Едва ли не основным моментом герменевтической методологии Шлейермахера является необходимость установки на максимальную идентификацию интерпретатора с художественным произведением, а, главное, с его автором. Кроме того, интерпретатор должен реконструировать понимание современными автору людьми, т. е. перенестись в ту эпоху, когда создавалось произведение. «Перед тем, как прибегнуть к искусству, – пишет Шлейермахер, – нужно (…) уподобиться автору объективно (изучив внутреннюю и внешнюю жизнь автора), однако этого можно добиться лишь путем «истолкования», изучая произведения автора и получая, таким образом, представление об авторском словаре, характере и обстоятельствах жизни» [2, 64–65]. Этот путь ставил задачу постижения изначальных значений художественного текста. По мысли философа, любое из них должно пониматься в изначальном контексте, т. к. произведение создано представителями определенной эпохи и для своих современников. При этом ученый утверждал, что смысл художественного текста никогда не сможет быть понятым до конца.

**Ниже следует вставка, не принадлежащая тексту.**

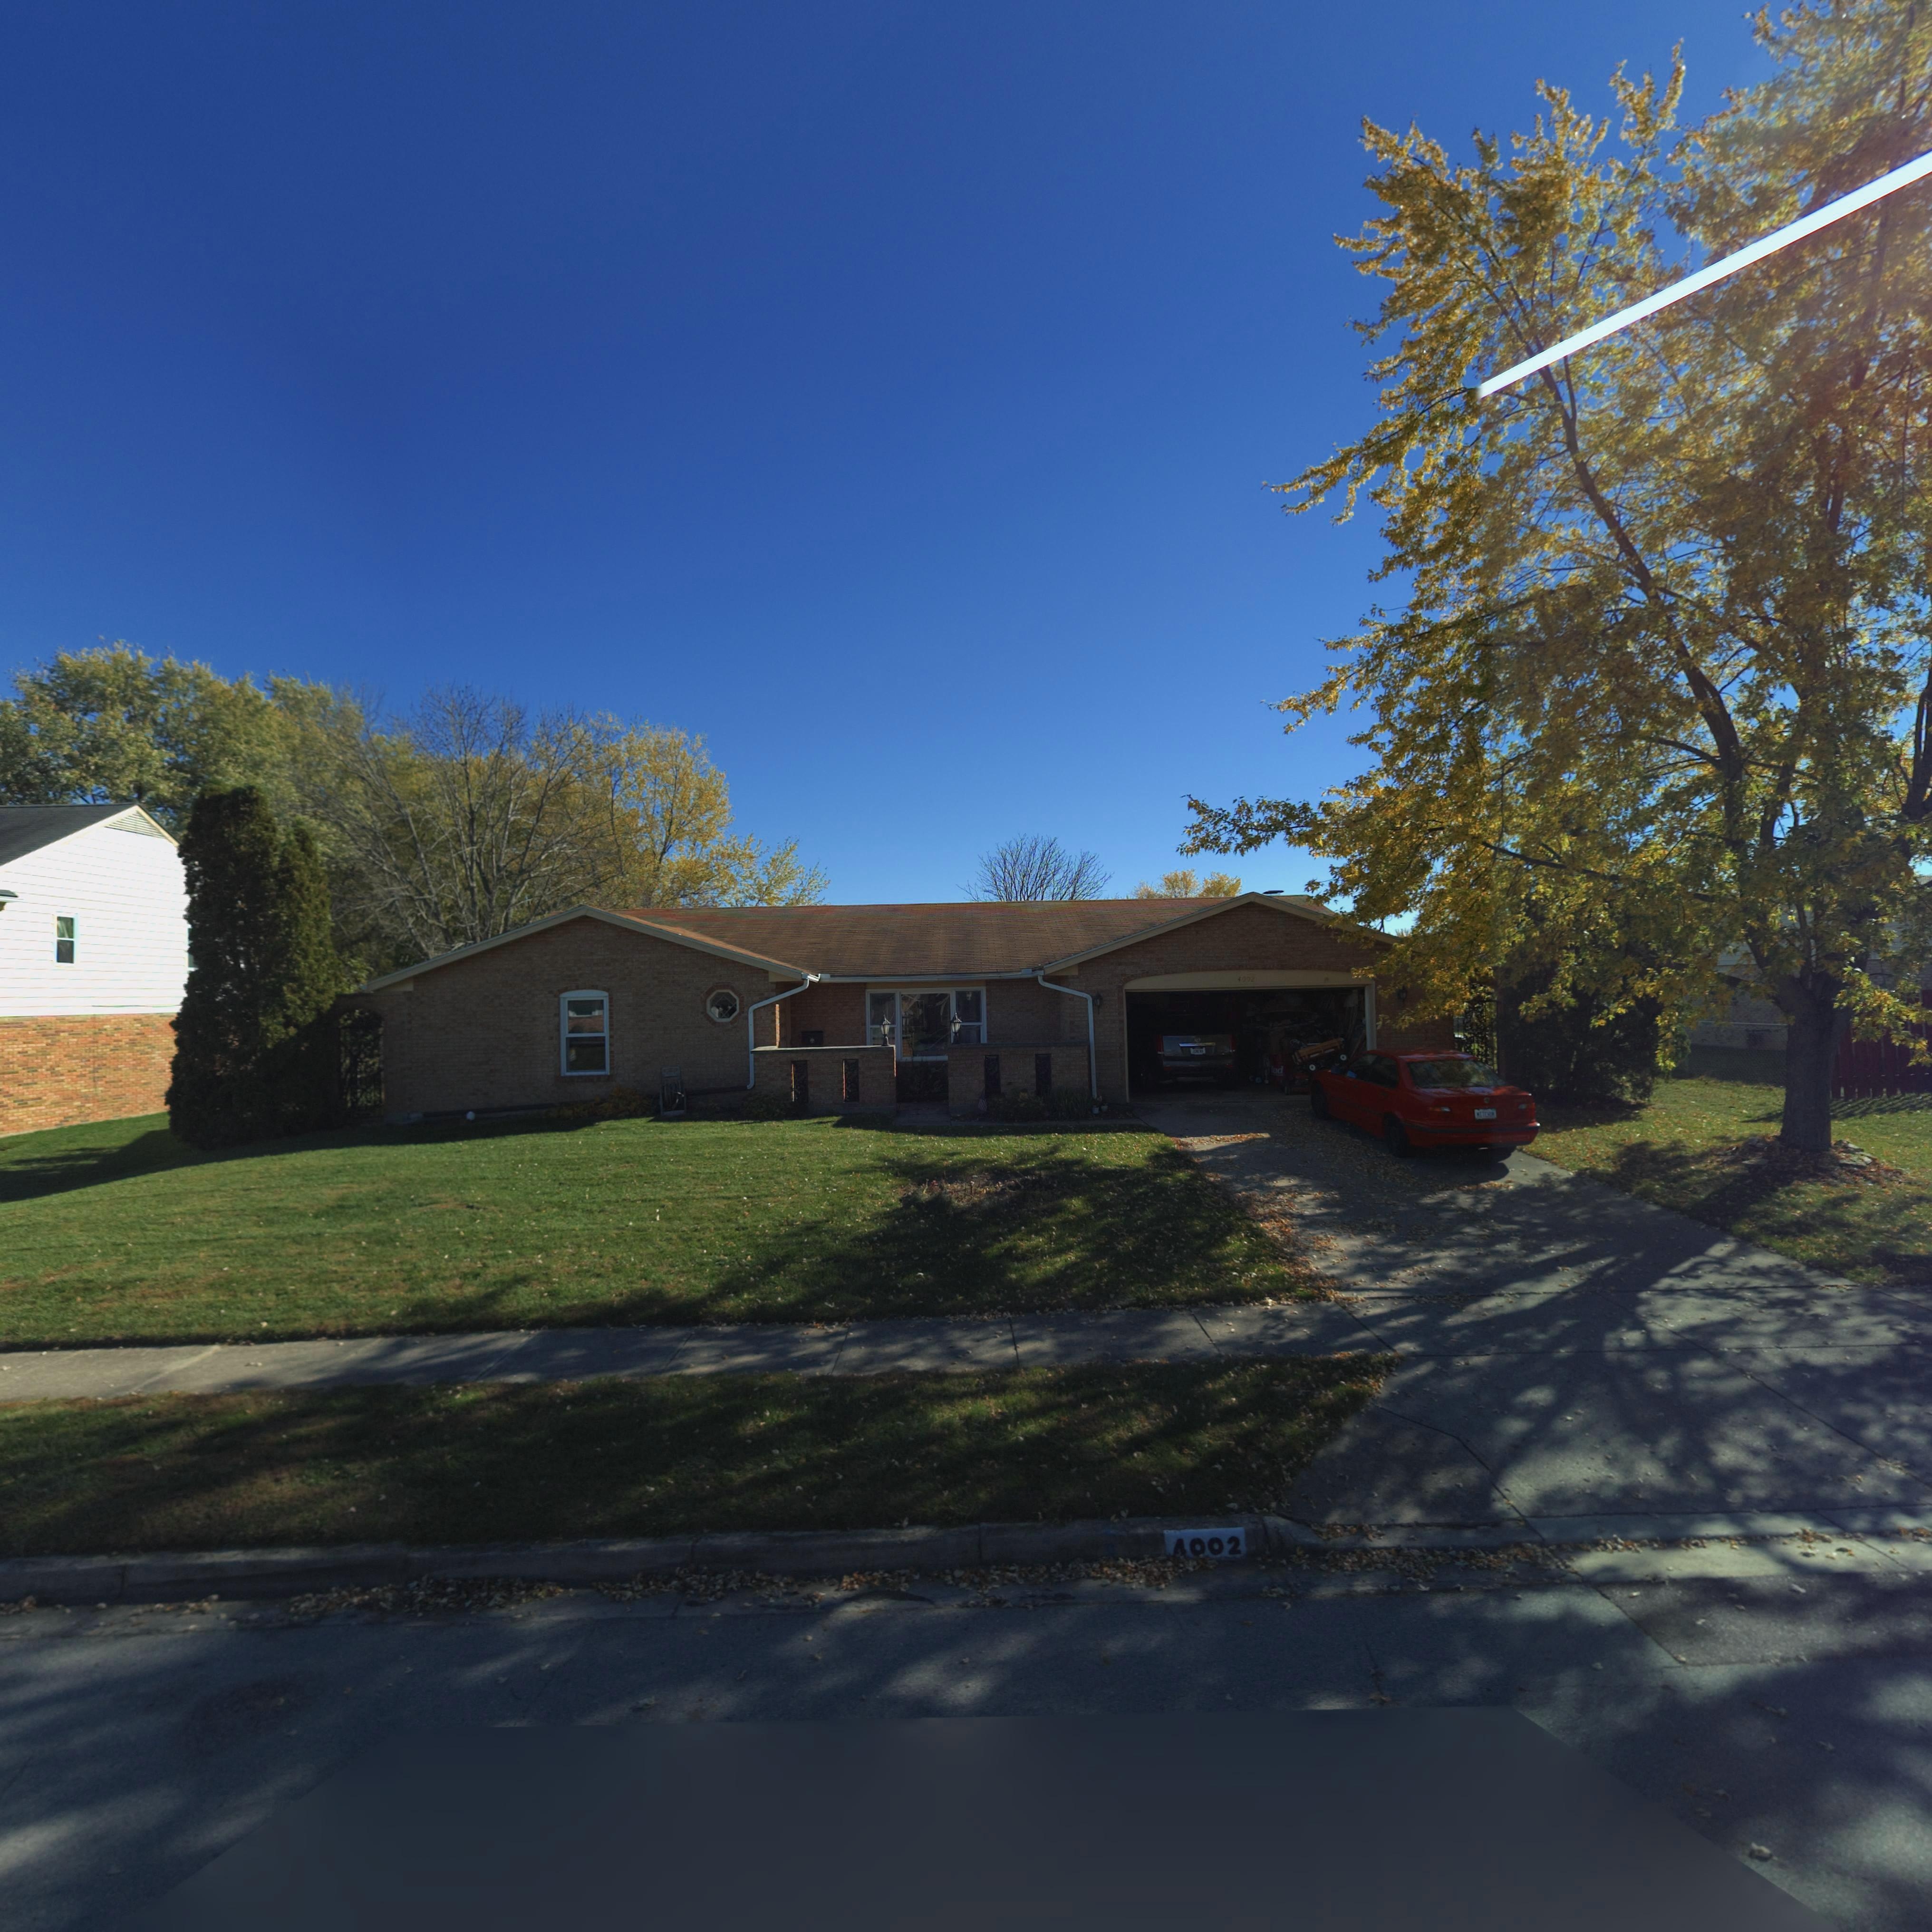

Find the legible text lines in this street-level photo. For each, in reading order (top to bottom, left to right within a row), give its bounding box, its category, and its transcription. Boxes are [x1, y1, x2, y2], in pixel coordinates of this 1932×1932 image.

[1237, 976, 1255, 983] StreetNumber: 4002
[1171, 1535, 1242, 1557] StreetNumber: 4002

Казалось бы, последнее утверждение давало дорогу плюрализму интерпретации, который, однако, не реализовался в контексте шлейермахеровской парадигмы. Установка же на контекст авторской эпохи, выраженной в следующих словах ученого: «художественное произведение укоренено в своей почве, в своем окружении. Оно уже теряет свое значение, если вырвать его из этого окружения и передать в обращение, оно тогда напоминает нечто, что спасено из огня и теперь хранит следы ожогов [3, 111], чревата опасностью консервации произведения искусства, его короткой исторической жизни. Установка на реконструкцию изначального смысла авторского текста делает работу интерпретатора не творческой (что коренится в самом явлении понимания), а репродуктивной. Таким образом, в ту пору еще нет осознания диалектической роли интерпретации, когда произведение искусства, живя в культуре и обрастая новыми смыслами, остается, при этом, равным самому себе. Однако, многие мысли Шлейермахера остались актуальными и по сей день.

 

Нет однозначного мнения относительно того, имел ли право, по мнению Шлейермахера, интерпретатор вносить в текст свой собственный смысл. Однако ученый признавал, тем не менее, вслед за Кантом, что читатель может понять текст даже лучше, чем его автор. Для нас важно то, что в учении Шлейермахера утверждается идея диалога, которая по сей день остается актуальной.

Следующим этапом развития герменевтики является творчество Вильгельма Дильтея (1833–1911). Его позиция во многом продолжает шлейермехерскую: он, так же, как его предшественник, считает интуицию главным средством понимания художественного текста. Признавая большое значение интуитивному пониманию, ученый утверждал, что лишь интуитивно постигается целостность предмета, который должен быть рассмотрен долее уже с использованием логических средств. Солидаризируясь с мыслителями эпохи романтизма, он полагал, что интерпретатор может лучше понимать текст, чем его автор, которому не дано понять всю бесконечность и глубину своего творения. При этом основной задачей интерпретатора философ считал реконструкцию авторского смысла, т. к. автор, по его мнению, есть главная фигура интерпретации.